With our 21st century sensibilities intact, we might be suspicious of any teaching that God is on one nation’s side and not another, one team’s side and not another, one person’s side and not another. In that respect, we may wonder how healthy it is for the Jewish people of Biblical history or American right-wingers of modern times to think “God is on our side.”
On the other hand, we might pay attention to the hidden wisdom behind the culturally bound perspectives and language of ancient times and affirm that human beings are always at their best when they humbly acknowledge their weakness, vulnerability and dependence on God and each other.
We may read about Deborah humbly giving God the glory for the victory over the Canaanites, but then, in response, humbly give God the glory for the victory over our own greatest enemy — ourselves. What I mean by this is if we take care of the beam in our own eye, we’ll be less preoccupied with the speck in someone else’s eye.
Our group noted that Deborah is called a “mother in Israel” (5:7), and as such is fiercely protective of her own. Her name means “bee.” Like the queen bee, she raises up the swarm for battle, sending out the drones to protect the hive and conquer new territory.
Who is Deborah? A prophetess calling her people back to God, a judge deciding about the disputes among her people, a visionary calling Barak and ten thousand soldiers into action, a warrior leading her people into battle, a mother fiercely protecting her own, a humble servant giving God the glory for any human accomplishment.
As I mentioned before, Deborah isn’t the only hero of the story. The poem reveals that God sends a flash flood, with the result that Sisera’s 900 iron chariots get stuck in the mud. Sisera flees on foot, and is met by Yael, who invites him into her tent, lures him into a false sense of security until he falls asleep, then kills him by driving a tent peg into his temple with a mallet.
When Biblical scholar Tammi Schneider reflected on this event, she wrote, “When a warrior approaches a tent in wartime, we normally fear, not for the warrior but for the woman inside. We brace ourselves for a violent rape in which the warrior brutally penetrates the woman. Instead, it is Yael who penetrates with her weapon. Women in tents are not always victims!”

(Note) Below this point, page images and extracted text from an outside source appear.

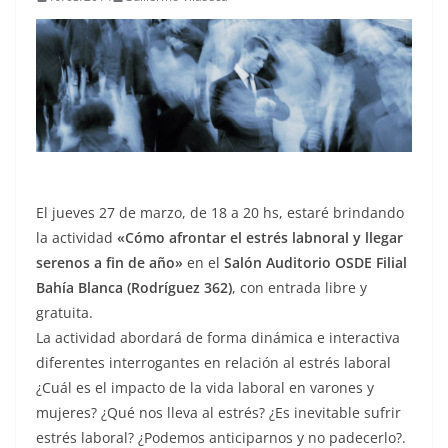
El jueves 27 de marzo, de 18 a 20 hs, estaré brindando
la actividad
«Cómo afrontar el estrés labnoral y llegar
serenos a fin de año»
en el
Salón Auditorio OSDE Filial
Bahía Blanca (Rodríguez 362)
, con entrada libre y
gratuita.
La actividad abordará de forma dinámica e interactiva
diferentes interrogantes en relación al estrés laboral
¿Cuál es el impacto de la vida laboral en varones y
mujeres? ¿Qué nos lleva al estrés? ¿Es inevitable sufrir
estrés laboral? ¿Podemos anticiparnos y no padecerlo?.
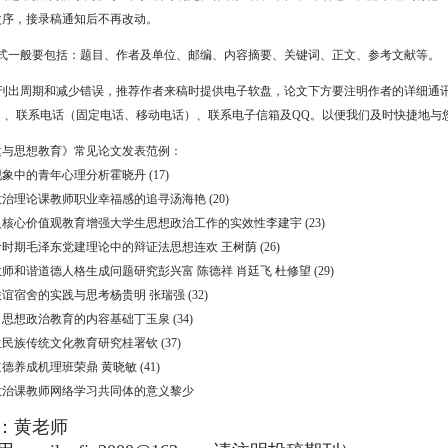
次序，接录稿通知后不再改动。
式一般要包括：题目、作者及单位、邮编、内容摘要、关键词、正文、参考文献等。
刊出周期和减少错误，推荐作者来稿时提供电子软盘，论文下方要注明作者的详细通讯地址
］、联系电话（固定电话、移动电话）、联系电子信箱及
QQ
。以便我们及时快捷地与
建与思想教育》常见论文发表范例：
象中的青年心理分析霍晓丹 (17)
治理论课教师职业幸福感的追寻汤海艳 (20)
核心价值观教育增强大学生思想政治工作的实效性李建宇 (23)
时期毛泽东党建理论中的辩证法思想连欢 王树荫 (26)
师和谐道德人格生成问题研究彭兴富 陈德祥 肖廷飞 杜修望 (29)
谊宿舍的实践与思考杨贵明 张瑞强 (32)
思想政治教育的内容基础丁玉泉 (34)
民族传统文化教育研究桂署钦 (37)
德养成机理班荣鼎 黄晓敏 (41)
政治课教师网络学习共同体的意义黎少
：黄老师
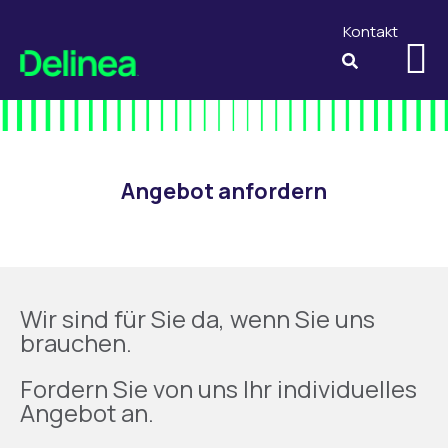
Kontakt
Angebot anfordern
Wir sind für Sie da, wenn Sie uns
brauchen.
Fordern Sie von uns Ihr individuelles
Angebot an.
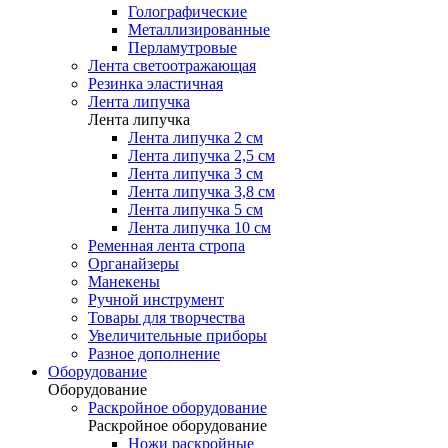
Голографические
Металлизированные
Перламутровые
Лента светоотражающая
Резинка эластичная
Лента липучка
Лента липучка
Лента липучка 2 см
Лента липучка 2,5 см
Лента липучка 3 см
Лента липучка 3,8 см
Лента липучка 5 см
Лента липучка 10 см
Ременная лента стропа
Органайзеры
Манекены
Ручной инструмент
Товары для творчества
Увеличительные приборы
Разное дополнение
Оборудование
Оборудование
Раскройное оборудование
Раскройное оборудование
Ножи раскройные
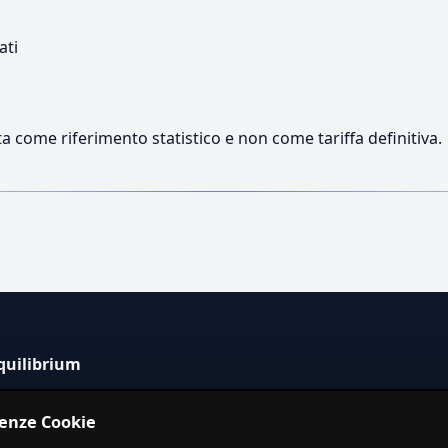
ati
a come riferimento statistico e non come tariffa definitiva.
quilibrium
tema informativo indipendente per la stima dei costi dei
renze Cookie
izi in Italia.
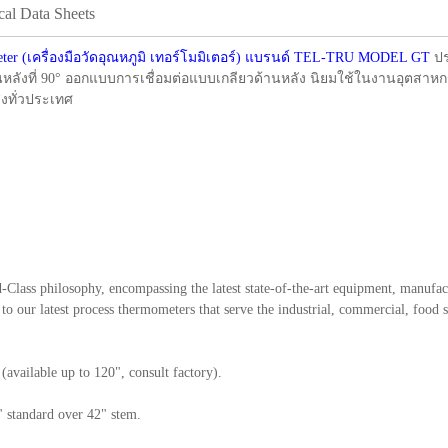
cal Data Sheets
ter (เครื่องมือวัดอุณหภูมิ เทอร์โมมิเตอร์) แบรนด์ TEL-TRU MODEL GT
ปร
ด้านหลังที่ 90° ออกแบบการเชื่อมต่อแบบเกลียวด้านหลัง นิยมใช้ในงานอุตสา
งทั่วประเทศ
-Class philosophy, encompassing the latest state-of-the-art equipment, manufact
 our latest process thermometers that serve the industrial, commercial, food
(available up to 120", consult factory).
" standard over 42" stem.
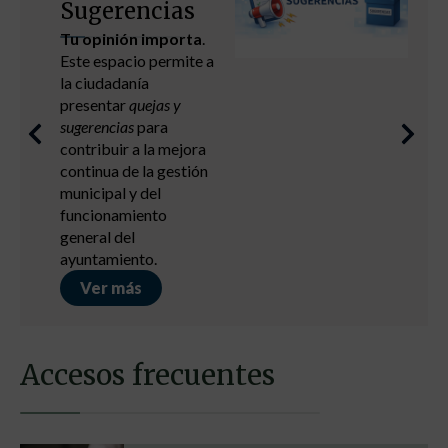
Sugerencias
Tu opinión importa
.
Este espacio permite a
la ciudadanía
presentar
quejas y
sugerencias
para
contribuir a la mejora
continua de la gestión
municipal y del
funcionamiento
general del
ayuntamiento.
Ver más
Accesos frecuentes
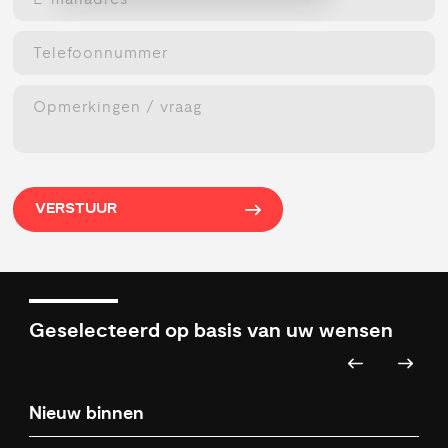
VERSTUUR
Geselecteerd op basis van uw wensen
Nieuw binnen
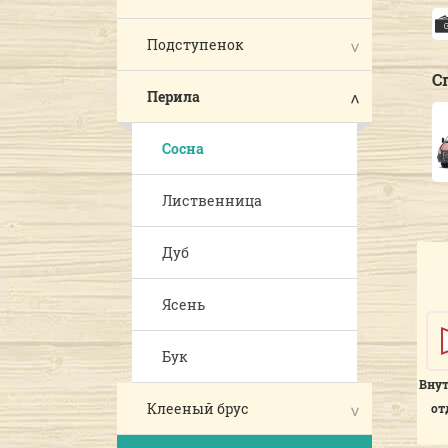
Подступенок
С
Перила
Сосна
Лиственница
Дуб
Ясень
Бук
Вну
Клееный брус
от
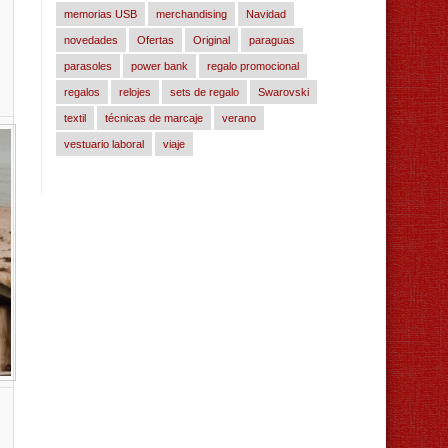
memorias USB
merchandising
Navidad
novedades
Ofertas
Original
paraguas
parasoles
power bank
regalo promocional
regalos
relojes
sets de regalo
Swarovski
textil
técnicas de marcaje
verano
vestuario laboral
viaje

And some think the Bible is dull and boring!
Deborah and Yael’s stories convey a powerful message to people who are feeling (and probably are) weak, small, and vulnerable. These women are paradigms for individuals, groups, and nations who find themselves in disadvantaged situations, a dramatic representation of how they can nevertheless rise to redeem themselves and others. Like these women, the people of Israel can persevere to preserve their destiny. The gifts of faith, persuasion, persistence, and cunning can allow the nation of Israel to be victorious when surrounded by, besieged by, and even conquered by more powerful nations.
Last Wednesday noon, a member of our discussion group on Paul’s Letter to the Romans commented, “After visiting memorials and museums honoring Jews who were persecuted and exterminated in Nazi Germany, I marvel that the Jewish people have found a way to persist to this very day! Despite all odds and obstacles, the Jewish people survive!”
Some would say it’s not mere determination or sheer willpower that live on in the Jewish people, but rather the sense that God’s strength is made perfect through weakness.
Does it seem the odds are against you? Are there obstacles in your path that seem insurmountable?
Then with the psalmist exclaim, “Some trust in chariots and some in horses, but we trust in the name of the LORD our God” (Psalm 20:7)
With the prophet Zechariah affirm, “‘Not by might nor by power, but by my Spirit,’ says the Lord Almighty” (Zechariah 4:6).
With the apostle Paul cry out, “When I am weak, then I am strong!” (2 Cor. 12:10).
With the writer to the Hebrews assert, “What more shall I say? I do not have time to tell about the judges: Gideon, Barak, Samson, Jephthah (hey, where’s Deborah?!!!), who through faith conquered kingdoms and administered justice…whose weakness was turned to strength” (Hebrews 11:32-34).